**Supplied records**
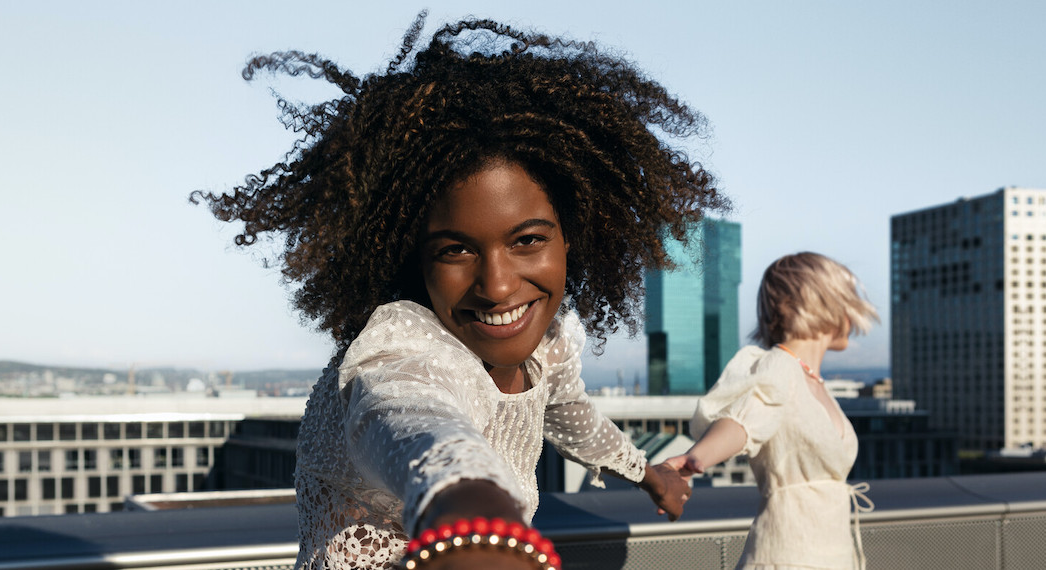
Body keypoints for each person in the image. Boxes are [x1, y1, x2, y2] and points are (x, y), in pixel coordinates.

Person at [193, 13, 727, 570]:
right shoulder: (405, 347)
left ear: (574, 236)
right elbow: (418, 425)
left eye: (526, 240)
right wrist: (474, 527)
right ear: (415, 258)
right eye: (456, 250)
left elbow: (571, 414)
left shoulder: (551, 343)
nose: (496, 286)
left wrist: (650, 475)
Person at [661, 252, 879, 569]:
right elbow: (745, 419)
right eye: (846, 299)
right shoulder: (780, 367)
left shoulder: (813, 381)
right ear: (820, 301)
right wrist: (696, 458)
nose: (851, 312)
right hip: (789, 558)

**Problem statement**
Apart from the pictures, return every entry above exactly as given.

**Your solution**
Body keypoints for each person in the image. Boxes are [x1, y1, x2, y2] and points are (x, y), in pixel coordinates.

Person at [193, 13, 727, 570]:
right shoulder: (405, 347)
left ear: (574, 236)
right elbow: (418, 425)
left eye: (526, 240)
right wrist: (474, 527)
right ear: (415, 258)
right eye: (456, 250)
left elbow: (571, 414)
left shoulder: (551, 343)
nose: (496, 286)
left wrist: (650, 475)
Person at [661, 252, 879, 569]:
right elbow: (745, 419)
right eye: (846, 299)
right shoulder: (780, 367)
left shoulder: (813, 381)
right ear: (820, 301)
right wrist: (696, 458)
nose: (851, 312)
right hip: (789, 558)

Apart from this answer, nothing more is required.